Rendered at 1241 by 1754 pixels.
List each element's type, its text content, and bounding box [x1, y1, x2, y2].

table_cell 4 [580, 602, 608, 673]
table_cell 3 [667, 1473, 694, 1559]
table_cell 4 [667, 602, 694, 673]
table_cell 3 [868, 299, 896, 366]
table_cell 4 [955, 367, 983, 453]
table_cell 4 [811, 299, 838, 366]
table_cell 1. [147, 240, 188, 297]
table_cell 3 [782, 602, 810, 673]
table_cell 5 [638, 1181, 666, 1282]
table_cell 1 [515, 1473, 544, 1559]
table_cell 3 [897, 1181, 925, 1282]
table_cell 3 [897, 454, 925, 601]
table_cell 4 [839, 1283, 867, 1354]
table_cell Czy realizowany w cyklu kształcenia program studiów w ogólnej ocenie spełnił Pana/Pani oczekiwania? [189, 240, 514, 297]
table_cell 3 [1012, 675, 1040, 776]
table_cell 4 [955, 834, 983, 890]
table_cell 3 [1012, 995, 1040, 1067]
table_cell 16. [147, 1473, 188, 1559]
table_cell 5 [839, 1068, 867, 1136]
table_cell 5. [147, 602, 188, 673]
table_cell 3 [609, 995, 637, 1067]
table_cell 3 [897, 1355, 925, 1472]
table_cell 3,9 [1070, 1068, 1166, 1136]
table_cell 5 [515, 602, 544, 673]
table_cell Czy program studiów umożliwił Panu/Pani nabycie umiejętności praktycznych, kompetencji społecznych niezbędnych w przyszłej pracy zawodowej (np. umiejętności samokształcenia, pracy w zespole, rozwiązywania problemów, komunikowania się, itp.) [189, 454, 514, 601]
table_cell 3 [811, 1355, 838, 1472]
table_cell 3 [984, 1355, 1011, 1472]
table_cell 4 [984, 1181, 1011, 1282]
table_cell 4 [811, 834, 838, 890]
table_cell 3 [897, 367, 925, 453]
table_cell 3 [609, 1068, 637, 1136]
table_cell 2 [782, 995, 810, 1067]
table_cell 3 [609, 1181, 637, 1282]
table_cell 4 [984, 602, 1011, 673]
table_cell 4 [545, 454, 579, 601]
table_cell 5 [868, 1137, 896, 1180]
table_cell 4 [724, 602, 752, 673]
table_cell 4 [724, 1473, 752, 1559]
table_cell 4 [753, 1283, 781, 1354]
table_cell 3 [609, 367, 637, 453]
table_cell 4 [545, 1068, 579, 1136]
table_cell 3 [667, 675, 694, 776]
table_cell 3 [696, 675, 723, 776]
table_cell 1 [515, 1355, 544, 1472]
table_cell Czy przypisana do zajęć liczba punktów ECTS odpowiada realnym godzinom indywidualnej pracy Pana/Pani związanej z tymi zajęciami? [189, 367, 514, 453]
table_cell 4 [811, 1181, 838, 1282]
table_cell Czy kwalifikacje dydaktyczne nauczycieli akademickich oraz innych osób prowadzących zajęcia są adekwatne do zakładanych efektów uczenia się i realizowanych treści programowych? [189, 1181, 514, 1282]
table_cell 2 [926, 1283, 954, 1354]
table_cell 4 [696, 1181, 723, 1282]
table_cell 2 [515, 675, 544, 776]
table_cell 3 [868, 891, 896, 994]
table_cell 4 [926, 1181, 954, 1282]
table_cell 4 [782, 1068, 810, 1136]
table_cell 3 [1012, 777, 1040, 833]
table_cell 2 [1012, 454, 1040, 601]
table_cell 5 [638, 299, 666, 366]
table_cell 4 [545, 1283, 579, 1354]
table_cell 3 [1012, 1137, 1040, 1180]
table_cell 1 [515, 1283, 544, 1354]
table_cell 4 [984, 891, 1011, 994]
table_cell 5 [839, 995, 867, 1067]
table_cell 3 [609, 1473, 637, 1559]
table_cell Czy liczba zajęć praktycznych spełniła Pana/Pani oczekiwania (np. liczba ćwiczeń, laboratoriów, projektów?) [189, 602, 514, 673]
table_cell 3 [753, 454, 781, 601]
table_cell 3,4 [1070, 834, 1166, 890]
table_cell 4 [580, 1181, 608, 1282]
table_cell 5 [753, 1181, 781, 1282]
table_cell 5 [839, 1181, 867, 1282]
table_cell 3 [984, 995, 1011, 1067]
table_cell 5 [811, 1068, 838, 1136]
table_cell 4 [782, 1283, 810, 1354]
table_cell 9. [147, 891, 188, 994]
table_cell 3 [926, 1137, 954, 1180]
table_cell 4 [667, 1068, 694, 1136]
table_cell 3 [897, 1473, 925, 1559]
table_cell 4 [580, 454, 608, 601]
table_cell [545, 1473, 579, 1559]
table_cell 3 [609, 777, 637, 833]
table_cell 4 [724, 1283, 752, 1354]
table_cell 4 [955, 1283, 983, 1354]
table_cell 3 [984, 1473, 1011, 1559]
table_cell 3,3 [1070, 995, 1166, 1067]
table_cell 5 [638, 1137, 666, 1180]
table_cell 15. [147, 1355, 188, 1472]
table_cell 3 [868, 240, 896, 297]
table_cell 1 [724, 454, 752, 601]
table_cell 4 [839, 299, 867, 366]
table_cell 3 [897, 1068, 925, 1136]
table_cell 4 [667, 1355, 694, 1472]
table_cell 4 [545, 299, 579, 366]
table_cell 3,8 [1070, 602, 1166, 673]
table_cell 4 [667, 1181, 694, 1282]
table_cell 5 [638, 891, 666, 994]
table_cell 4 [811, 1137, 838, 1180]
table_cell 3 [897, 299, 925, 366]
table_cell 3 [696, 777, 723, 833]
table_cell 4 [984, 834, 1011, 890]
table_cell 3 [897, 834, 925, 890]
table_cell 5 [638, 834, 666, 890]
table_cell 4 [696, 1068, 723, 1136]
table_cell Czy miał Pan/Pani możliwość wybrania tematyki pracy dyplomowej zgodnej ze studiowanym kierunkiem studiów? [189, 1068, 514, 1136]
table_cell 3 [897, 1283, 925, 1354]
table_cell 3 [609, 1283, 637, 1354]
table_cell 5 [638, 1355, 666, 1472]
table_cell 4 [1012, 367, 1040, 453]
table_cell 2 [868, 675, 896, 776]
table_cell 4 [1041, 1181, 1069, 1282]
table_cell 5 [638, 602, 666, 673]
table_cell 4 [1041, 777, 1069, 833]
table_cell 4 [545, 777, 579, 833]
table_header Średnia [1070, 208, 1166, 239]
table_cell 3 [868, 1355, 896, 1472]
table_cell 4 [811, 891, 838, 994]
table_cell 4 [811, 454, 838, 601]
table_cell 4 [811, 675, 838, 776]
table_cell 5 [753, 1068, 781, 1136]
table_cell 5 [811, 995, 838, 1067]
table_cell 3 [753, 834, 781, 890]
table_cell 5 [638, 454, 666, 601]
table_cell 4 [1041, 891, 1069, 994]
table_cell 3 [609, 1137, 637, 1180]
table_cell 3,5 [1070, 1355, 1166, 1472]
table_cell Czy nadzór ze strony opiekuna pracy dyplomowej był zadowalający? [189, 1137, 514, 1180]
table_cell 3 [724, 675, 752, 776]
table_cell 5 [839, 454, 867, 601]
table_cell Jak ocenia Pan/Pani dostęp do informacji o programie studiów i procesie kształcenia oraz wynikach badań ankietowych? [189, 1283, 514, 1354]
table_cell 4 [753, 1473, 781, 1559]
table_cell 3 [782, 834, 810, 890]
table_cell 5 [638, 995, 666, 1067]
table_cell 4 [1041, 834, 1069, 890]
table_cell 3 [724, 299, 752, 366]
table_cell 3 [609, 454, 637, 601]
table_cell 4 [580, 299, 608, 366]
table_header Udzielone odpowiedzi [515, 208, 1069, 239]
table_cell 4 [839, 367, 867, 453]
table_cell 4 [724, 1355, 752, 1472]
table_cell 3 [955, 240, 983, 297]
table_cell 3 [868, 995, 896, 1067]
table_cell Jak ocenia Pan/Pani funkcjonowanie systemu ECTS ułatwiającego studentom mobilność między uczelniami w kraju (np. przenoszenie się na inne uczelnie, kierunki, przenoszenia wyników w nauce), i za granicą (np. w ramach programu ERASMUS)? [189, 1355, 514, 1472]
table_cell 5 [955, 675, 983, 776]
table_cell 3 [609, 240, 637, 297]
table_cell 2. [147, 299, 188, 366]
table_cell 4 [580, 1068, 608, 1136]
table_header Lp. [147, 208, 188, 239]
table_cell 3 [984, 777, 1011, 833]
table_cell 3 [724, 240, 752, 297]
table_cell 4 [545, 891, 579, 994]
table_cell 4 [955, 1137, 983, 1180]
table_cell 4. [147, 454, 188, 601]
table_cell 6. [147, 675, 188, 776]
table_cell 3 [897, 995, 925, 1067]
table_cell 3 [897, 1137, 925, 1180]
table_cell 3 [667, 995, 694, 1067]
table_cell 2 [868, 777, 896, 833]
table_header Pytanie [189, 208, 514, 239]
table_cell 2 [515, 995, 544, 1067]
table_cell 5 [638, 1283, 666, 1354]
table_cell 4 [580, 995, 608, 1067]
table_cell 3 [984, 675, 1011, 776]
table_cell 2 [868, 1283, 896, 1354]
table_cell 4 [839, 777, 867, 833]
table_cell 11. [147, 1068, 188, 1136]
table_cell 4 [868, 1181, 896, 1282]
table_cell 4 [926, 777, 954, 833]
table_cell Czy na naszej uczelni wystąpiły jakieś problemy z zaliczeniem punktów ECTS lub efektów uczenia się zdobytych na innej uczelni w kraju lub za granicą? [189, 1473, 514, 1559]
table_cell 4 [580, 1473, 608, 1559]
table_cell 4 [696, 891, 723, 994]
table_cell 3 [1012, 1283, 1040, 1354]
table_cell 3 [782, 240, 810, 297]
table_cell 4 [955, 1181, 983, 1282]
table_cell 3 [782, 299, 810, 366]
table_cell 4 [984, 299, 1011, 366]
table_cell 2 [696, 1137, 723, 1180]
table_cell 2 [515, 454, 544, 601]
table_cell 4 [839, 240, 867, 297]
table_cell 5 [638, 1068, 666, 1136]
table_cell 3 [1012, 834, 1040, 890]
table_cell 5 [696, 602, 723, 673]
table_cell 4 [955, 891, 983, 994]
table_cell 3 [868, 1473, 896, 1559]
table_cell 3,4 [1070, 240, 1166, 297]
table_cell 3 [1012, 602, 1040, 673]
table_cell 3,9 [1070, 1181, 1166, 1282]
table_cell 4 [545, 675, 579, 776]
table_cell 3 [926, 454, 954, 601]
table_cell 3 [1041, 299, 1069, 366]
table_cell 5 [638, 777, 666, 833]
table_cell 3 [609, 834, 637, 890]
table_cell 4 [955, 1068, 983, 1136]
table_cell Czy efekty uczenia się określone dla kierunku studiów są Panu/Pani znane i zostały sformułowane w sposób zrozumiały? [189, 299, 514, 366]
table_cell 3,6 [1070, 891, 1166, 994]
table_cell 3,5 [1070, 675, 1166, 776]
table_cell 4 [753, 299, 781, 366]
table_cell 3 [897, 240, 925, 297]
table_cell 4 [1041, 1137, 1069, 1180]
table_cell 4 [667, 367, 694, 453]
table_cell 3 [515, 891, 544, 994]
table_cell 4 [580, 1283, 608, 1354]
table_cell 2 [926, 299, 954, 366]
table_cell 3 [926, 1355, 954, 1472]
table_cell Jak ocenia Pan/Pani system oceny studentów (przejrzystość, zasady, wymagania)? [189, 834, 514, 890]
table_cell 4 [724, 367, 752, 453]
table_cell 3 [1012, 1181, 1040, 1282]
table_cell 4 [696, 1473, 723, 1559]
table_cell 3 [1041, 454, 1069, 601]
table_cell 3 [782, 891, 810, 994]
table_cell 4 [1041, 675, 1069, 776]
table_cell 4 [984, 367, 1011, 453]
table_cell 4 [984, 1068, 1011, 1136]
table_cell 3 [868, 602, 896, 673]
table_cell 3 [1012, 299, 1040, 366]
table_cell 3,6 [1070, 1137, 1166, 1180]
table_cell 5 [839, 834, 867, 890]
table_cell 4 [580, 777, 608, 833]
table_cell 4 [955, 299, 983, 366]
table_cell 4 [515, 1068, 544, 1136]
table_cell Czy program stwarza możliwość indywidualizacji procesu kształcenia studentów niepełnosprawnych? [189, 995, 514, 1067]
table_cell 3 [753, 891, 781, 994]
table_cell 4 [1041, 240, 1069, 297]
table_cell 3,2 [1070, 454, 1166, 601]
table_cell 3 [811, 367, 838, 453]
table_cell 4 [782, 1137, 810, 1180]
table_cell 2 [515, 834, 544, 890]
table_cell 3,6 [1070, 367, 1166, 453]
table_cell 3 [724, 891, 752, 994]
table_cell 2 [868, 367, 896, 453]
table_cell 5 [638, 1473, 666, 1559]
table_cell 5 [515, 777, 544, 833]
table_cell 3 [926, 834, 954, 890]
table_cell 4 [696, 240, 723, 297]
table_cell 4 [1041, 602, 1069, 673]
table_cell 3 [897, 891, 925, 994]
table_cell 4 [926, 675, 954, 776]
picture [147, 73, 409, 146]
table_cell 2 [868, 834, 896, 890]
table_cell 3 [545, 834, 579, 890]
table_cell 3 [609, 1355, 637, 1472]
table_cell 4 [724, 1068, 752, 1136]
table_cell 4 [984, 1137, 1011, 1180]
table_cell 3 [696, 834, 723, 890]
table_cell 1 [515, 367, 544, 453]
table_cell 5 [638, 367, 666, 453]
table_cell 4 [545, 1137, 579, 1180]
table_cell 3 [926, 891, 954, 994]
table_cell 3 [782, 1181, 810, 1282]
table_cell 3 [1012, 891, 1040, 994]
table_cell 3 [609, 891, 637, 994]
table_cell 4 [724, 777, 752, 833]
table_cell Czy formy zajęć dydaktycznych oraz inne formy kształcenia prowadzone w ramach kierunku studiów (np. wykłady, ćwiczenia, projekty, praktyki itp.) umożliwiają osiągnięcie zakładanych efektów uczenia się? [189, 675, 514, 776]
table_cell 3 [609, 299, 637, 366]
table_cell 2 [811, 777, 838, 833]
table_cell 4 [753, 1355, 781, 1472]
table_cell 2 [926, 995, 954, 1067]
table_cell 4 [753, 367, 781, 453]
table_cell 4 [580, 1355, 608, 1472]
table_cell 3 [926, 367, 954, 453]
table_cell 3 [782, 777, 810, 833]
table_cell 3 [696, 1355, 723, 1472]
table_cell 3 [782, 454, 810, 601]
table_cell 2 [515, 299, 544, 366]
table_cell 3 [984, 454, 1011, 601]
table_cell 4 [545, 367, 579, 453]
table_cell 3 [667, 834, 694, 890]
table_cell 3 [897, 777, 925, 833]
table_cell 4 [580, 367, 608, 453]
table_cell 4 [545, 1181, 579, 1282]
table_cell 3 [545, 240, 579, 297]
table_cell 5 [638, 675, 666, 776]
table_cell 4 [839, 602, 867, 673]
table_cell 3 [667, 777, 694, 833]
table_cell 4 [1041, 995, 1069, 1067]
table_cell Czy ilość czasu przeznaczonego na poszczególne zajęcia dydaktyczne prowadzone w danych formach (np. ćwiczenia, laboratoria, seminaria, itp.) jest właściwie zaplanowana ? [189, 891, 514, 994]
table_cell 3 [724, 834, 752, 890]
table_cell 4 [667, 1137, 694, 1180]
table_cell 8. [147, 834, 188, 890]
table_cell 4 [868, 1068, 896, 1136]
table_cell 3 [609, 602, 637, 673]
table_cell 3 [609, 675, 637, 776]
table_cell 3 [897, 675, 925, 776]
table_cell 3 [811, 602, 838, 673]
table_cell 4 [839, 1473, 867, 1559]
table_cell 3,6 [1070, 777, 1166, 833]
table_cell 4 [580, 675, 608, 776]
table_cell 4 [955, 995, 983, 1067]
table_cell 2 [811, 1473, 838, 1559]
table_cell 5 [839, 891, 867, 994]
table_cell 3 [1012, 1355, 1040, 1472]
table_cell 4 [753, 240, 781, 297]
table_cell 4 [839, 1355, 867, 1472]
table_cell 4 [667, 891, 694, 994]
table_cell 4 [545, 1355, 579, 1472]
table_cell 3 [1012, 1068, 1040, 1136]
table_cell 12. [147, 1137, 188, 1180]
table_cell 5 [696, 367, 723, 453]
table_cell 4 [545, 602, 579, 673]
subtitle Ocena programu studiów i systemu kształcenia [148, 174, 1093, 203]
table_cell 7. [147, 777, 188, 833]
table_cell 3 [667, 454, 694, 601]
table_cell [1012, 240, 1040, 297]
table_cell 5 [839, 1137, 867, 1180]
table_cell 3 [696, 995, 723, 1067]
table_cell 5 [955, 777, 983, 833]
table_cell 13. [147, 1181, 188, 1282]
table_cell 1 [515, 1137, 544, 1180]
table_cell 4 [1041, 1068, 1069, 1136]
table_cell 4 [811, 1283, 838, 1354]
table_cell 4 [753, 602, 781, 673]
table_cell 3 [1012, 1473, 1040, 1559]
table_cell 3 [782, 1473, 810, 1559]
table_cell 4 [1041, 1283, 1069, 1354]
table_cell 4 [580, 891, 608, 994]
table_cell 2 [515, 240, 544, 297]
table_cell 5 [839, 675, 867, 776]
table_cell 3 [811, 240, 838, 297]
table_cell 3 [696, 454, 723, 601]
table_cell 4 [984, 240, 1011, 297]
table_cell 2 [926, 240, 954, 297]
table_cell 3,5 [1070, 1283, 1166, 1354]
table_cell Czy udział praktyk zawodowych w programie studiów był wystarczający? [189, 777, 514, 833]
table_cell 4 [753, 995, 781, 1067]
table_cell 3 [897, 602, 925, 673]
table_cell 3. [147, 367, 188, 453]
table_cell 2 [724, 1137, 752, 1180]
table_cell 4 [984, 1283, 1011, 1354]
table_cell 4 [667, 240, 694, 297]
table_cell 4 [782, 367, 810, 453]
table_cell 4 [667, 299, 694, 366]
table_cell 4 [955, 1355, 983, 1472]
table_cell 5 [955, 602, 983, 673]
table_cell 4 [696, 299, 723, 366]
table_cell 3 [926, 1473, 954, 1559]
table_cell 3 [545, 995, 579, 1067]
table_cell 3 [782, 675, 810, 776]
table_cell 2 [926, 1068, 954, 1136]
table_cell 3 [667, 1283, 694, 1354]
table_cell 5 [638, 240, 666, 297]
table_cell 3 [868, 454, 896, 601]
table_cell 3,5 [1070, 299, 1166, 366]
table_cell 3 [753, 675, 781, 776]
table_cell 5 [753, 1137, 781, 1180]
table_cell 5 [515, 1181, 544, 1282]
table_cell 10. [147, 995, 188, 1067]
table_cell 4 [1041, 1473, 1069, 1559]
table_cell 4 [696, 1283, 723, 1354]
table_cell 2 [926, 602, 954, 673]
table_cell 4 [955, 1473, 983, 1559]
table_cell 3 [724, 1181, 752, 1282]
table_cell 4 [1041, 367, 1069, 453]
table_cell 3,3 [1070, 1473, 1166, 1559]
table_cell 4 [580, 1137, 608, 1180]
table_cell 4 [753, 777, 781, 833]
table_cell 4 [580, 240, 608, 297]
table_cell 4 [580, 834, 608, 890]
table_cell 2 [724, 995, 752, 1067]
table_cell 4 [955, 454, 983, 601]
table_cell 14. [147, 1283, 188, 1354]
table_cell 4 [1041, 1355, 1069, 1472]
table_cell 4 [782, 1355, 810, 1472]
=====
* [Task to carry out]:
Look through the material above for "ćwiczenia" and copy the lines that have it.

* [Solution for this exercise]:
table_cell Czy formy zajęć dydaktycznych oraz inne formy kształcenia prowadzone w ramach kierunku studiów (np. wykłady, ćwiczenia, projekty, praktyki itp.) umożliwiają osiągnięcie zakładanych efektów uczenia się? [189, 675, 514, 776]
table_cell Czy ilość czasu przeznaczonego na poszczególne zajęcia dydaktyczne prowadzone w danych formach (np. ćwiczenia, laboratoria, seminaria, itp.) jest właściwie zaplanowana ? [189, 891, 514, 994]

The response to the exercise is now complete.